Rejoice in this love with joy, like a child who does not grow up, who lives the days with care, with small and big gestures in love.
Above all love
A hidden inheritance
- of Francesco Arista and Antonella Molica
Argument
- → When you are unable to love me, to love yourselves, to think of me, to live for me, do it, love me more, I, the Lord, present myself, call you by name and ask you for love.
- → From you I do not want torments, judgments, empty words, confused, throwing here and there in the world, I want words that go beyond the sound, calling me father and dad.
- → I, the Lord, wish that you love in joy, without sorrow, that every day you slip what does not belong to me with lightness and sobriety.
- → I delicately ask to you love, until you reach me, the father who understands your levels, is near you with care, listens and transforms everything in love.

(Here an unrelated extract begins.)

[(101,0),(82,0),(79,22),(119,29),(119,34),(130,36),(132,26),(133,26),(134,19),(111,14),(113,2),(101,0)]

- → My children don't feel loved.
- → Now my children feel they are not understood, because the mechanism where they live is made of emptiness, of nothing, of something that has no substance, concreteness and coherence.
- → My children must recognize the poverty, the misery of the world, which hurts them, look inside themselves, wonder who they are, where they come from, who they belong to, who I am, what our relationship is, look at the world, what surrounds them, they must recognize why they feel weak, fragile, without resources.

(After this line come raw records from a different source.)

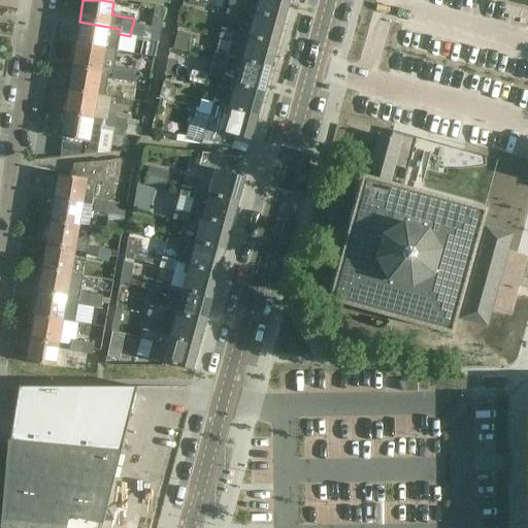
[(229,0),(228,5),(242,9),(254,12),(283,21),(288,0),(229,0)]
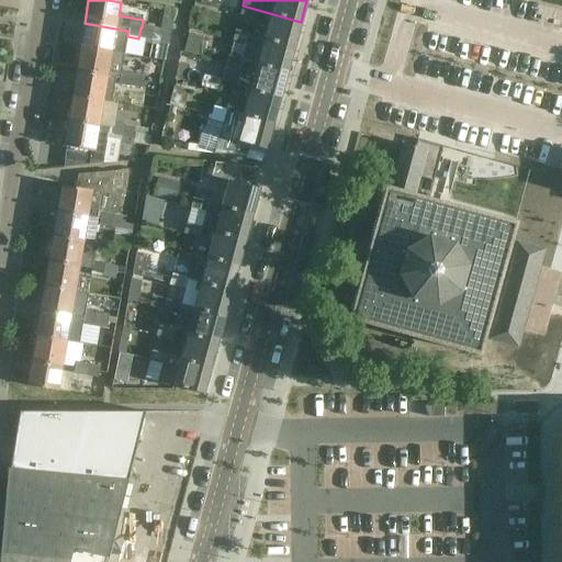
[(258,10),(243,6),(239,15),(256,20),(258,10)]
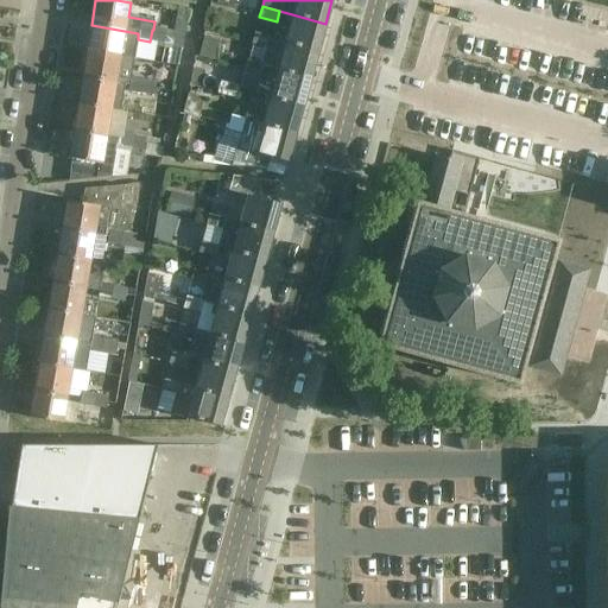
[(178,10),(173,35),(184,37),(189,12),(178,10)]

- → Reaching a degree of such a condition is not difficult, is to abandon, to trust in me, to be possessed, to recognize this love and to be transformed from love.
- → I want my children to have more abandonment, trust and listening towards me, not to let themselves be taken by discouragement, disappointment, the inconsistency of the world, to rejoice in every moment lived with me, for me, and to confide in me.
- → I always bless my children who listen to my teachings, who let themselves be led by me, who rejoice in this revelation, who love me, who love themselves as sons and recognize the lineage between me and them.
- → Have faith, I'm not leaving you.